Current String	Swaps
"bac"	1

Now process "bac".

First mismatch:

Index	Current	Target
1	a	c

We need 'c' at index 1.

Possible swap:

j	current[j]
2	c

Swap:

"bac" -> "bca"

Target reached.

Answer:

2

Complexity Analysis

Measure	Complexity	Explanation
Time	O(n! / pruning)	BFS explores permutations, but pruning greatly reduces branching
Space	O(n!)	Visited states and BFS queue may store many permutations

Although the theoretical upper bound remains exponential, the pruning strategy is extremely effective in practice. At every step, we only explore swaps that directly improve the current mismatch, which dramatically cuts the search tree size.

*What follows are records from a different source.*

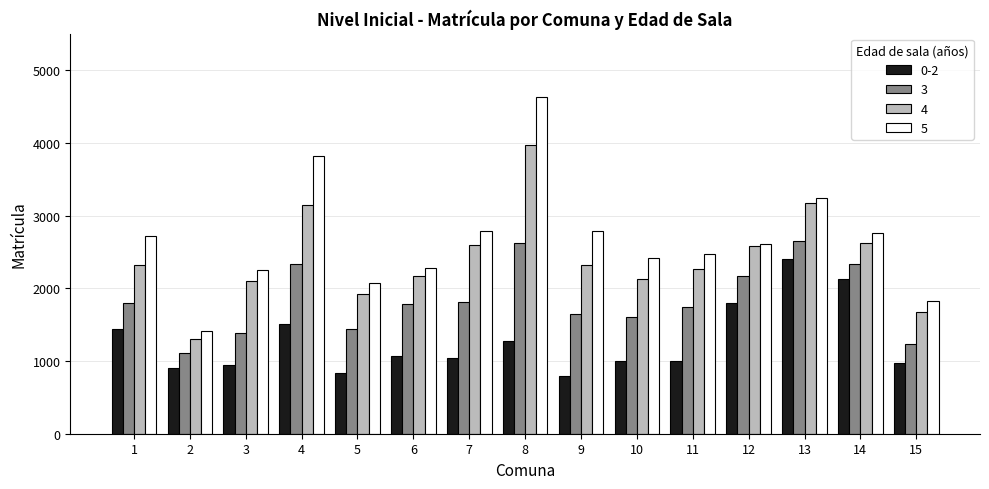

How many categories are shown in the chart?

15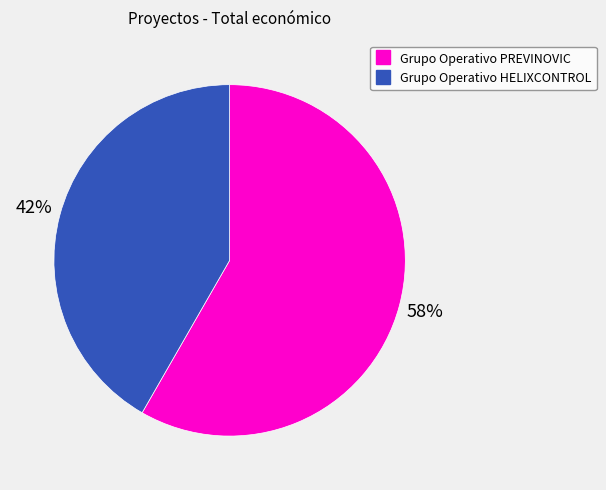

What percentage is the Grupo Operativo PREVINOVIC slice, to the nearest percent?

58%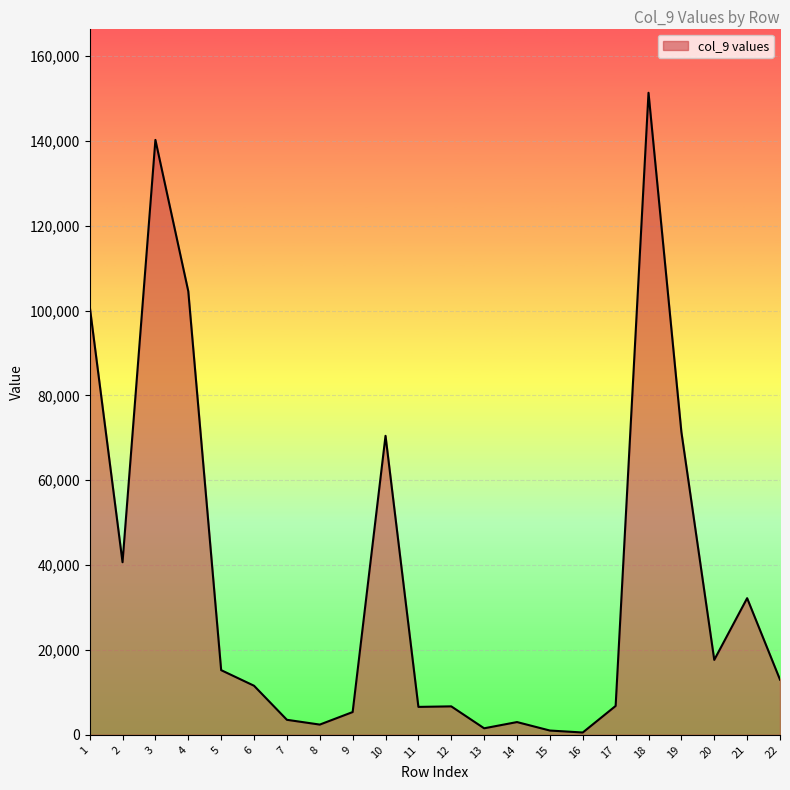

The value at 1 is 42807. True or false?

False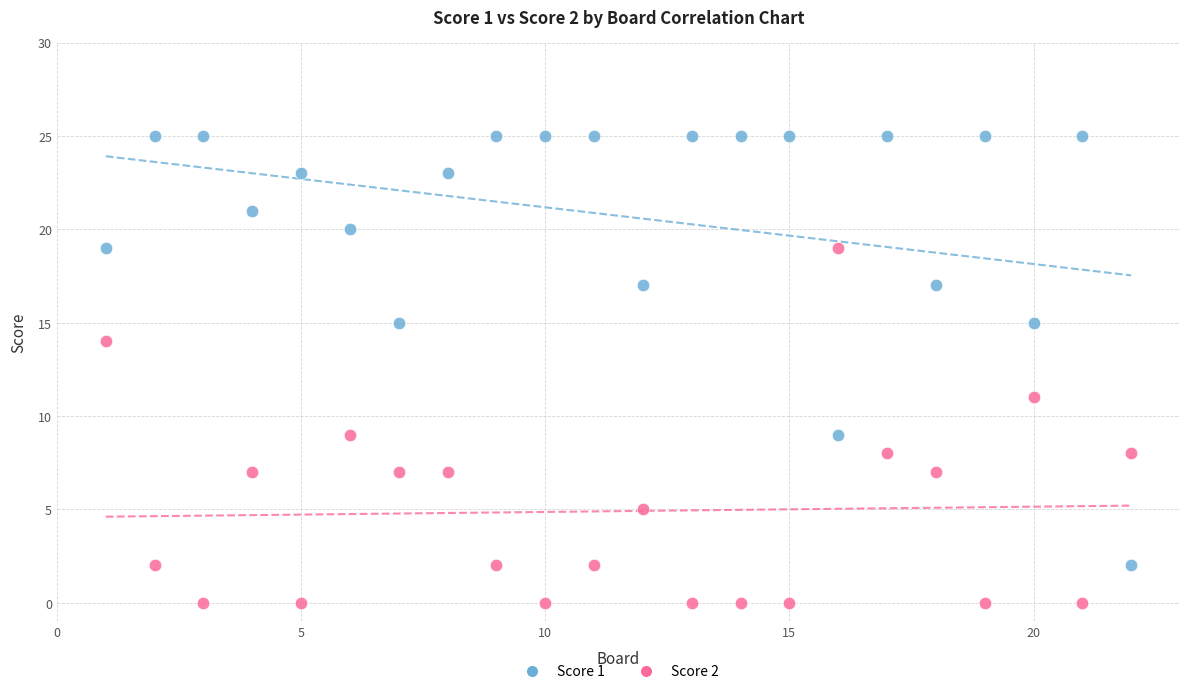

Which series has the largest Y range (max minus min)?

Score 1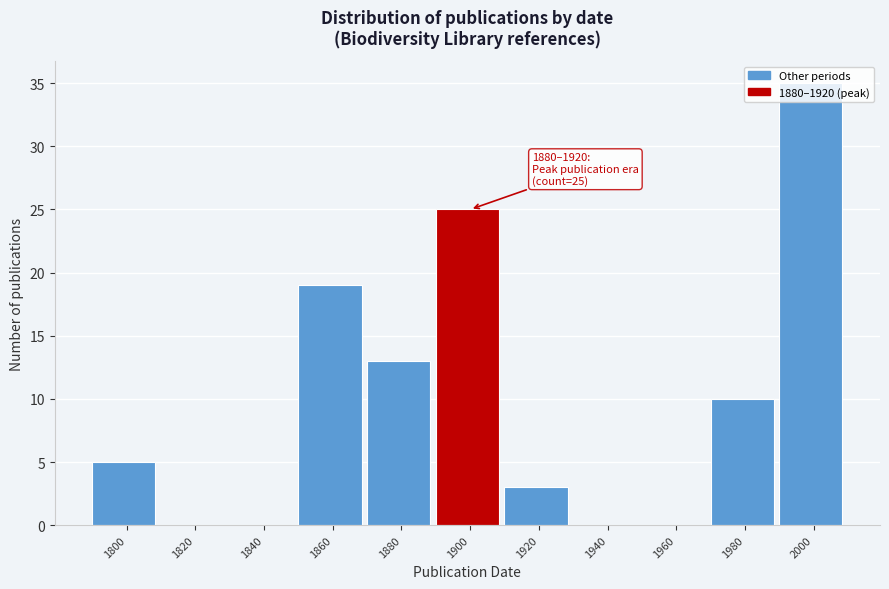

What is the sum of the values at 1940 and 1920?

3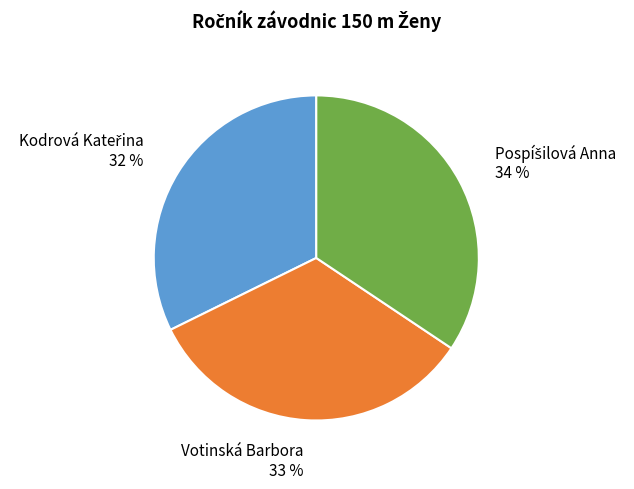

To the nearest percent, what percentage of the pie is Votinská Barbora?

33%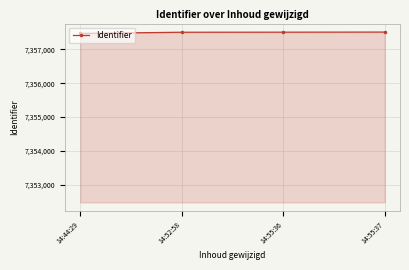

What is the label of the 3rd point from the left?

14:55:36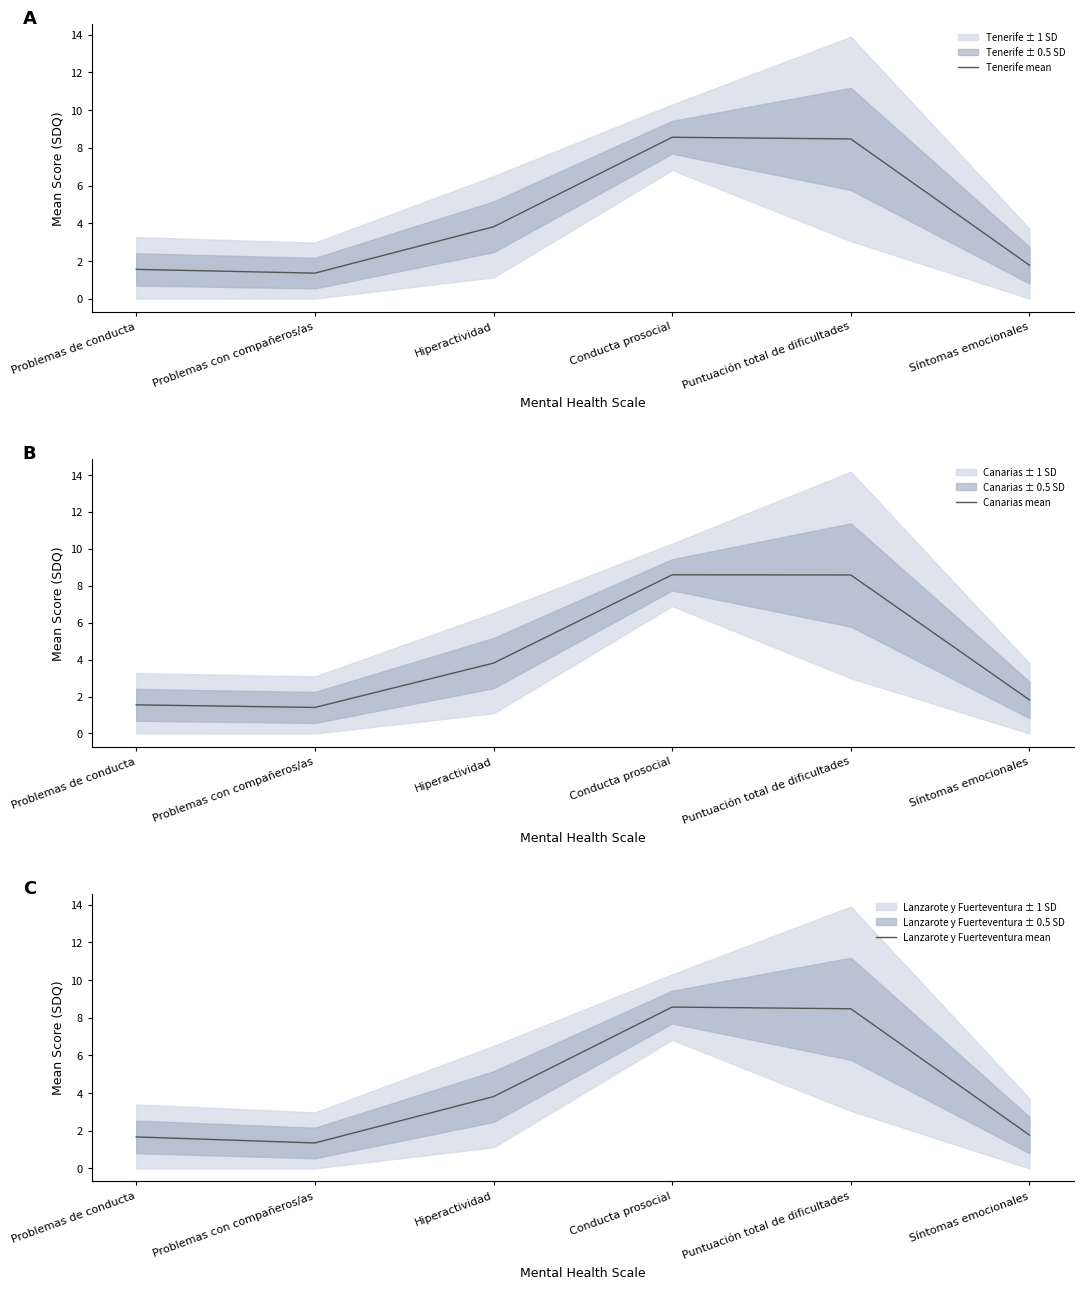

Reading left to right, what are all the values shown in this chart?

Tenerife mean: 1.6	1.4	3.8	8.6	8.5	1.8
Canarias mean: 1.6	1.4	3.8	8.6	8.6	1.8
Lanzarote y Fuerteventura mean: 1.7	1.4	3.8	8.6	8.5	1.8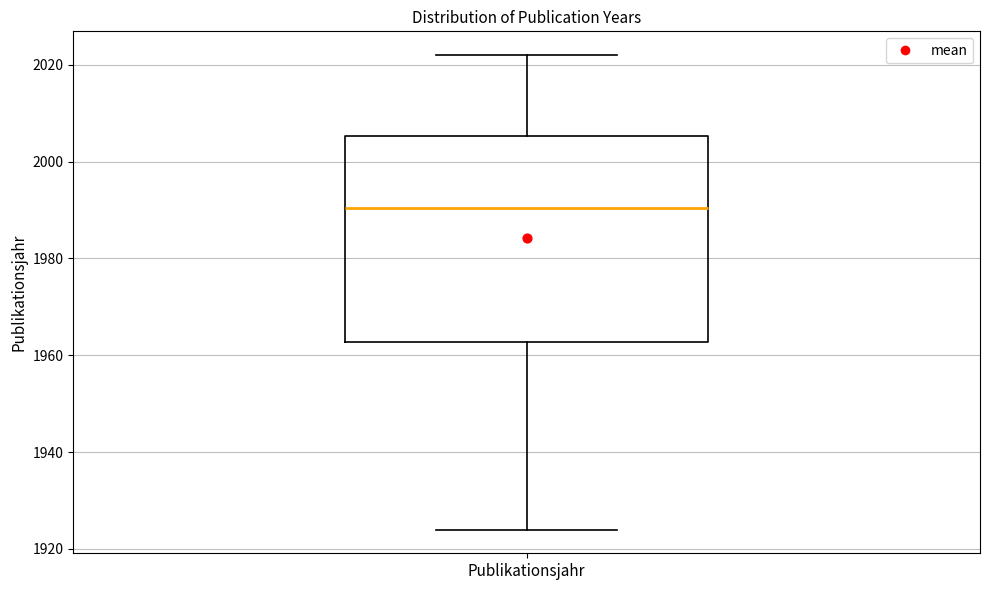

Read this box plot against the y-axis: the position of the median line, the range covered by the box, and the ends of both whiskers. The values are not printed on the chart, so give them approximately, as read against the axis.

median 1990, box 1962 to 2006, whiskers 1924 to 2022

Because the string length is at most 20 and the alphabet is very small, this optimized BFS is fast enough for all valid inputs.

Test Cases

solution = Solution()

assert solution.kSimilarity("ab", "ba") == 1
# Single swap needed

assert solution.kSimilarity("abc", "bca") == 2
# Requires two sequential swaps

assert solution.kSimilarity("abc", "abc") == 0
# Already equal

assert solution.kSimilarity("aabc", "abca") == 2
# Duplicate characters

assert solution.kSimilarity("abac", "baca") == 2
# Multiple valid swap paths

assert solution.kSimilarity("abcdef", "fabcde") == 5
# Long cyclic rotation

assert solution.kSimilarity("aaabbb", "bbbaaa") == 3
# Repeated characters with grouped swaps

assert solution.kSimilarity("abcde", "eabcd") == 4
# Rotation requiring multiple swaps

assert solution.kSimilarity("abab", "baba") == 2
# Duplicate alternating characters

assert solution.kSimilarity("a", "a") == 0
# Minimum length edge case

Test Summary

Test	Why
"ab" -> "ba"	Simplest nontrivial swap
"abc" -> "bca"	Multi-step transformation
"abc" -> "abc"	Already matching strings
"aabc" -> "abca"	Duplicate character handling
"abac" -> "baca"	Multiple possible BFS paths
"abcdef" -> "fabcde"	Longer permutation
"aaabbb" -> "bbbaaa"	Repeated grouped characters
"abcde" -> "eabcd"	Rotation pattern
"abab" -> "baba"	Alternating duplicates
"a" -> "a"	Smallest valid input

Edge Cases

One important edge case occurs when the strings are already equal. A careless BFS implementation might still enqueue states and perform unnecessary work. The implementation handles this immediately with an early return of 0.

Another tricky case involves duplicate characters. For example, transforming "aabc" into "abca" can produce many equivalent swap sequences. Without careful pruning and a visited set, the algorithm could repeatedly explore the same states. The implementation avoids this by storing every visited string configuration.

A third important edge case is when multiple swap candidates exist for the same mismatch. Some swaps may appear useful but actually increase future work. BFS guarantees correctness here because it explores all states with the same swap count before moving deeper. Even if one branch is suboptimal, the optimal path will still be discovered first.

A final subtle edge case involves swapping characters that are already in their correct positions. Doing so can undo previous progress and explode the search space. The condition current[j] != s2[j] prevents these unnecessary swaps and significantly improves performance while preserving correctness.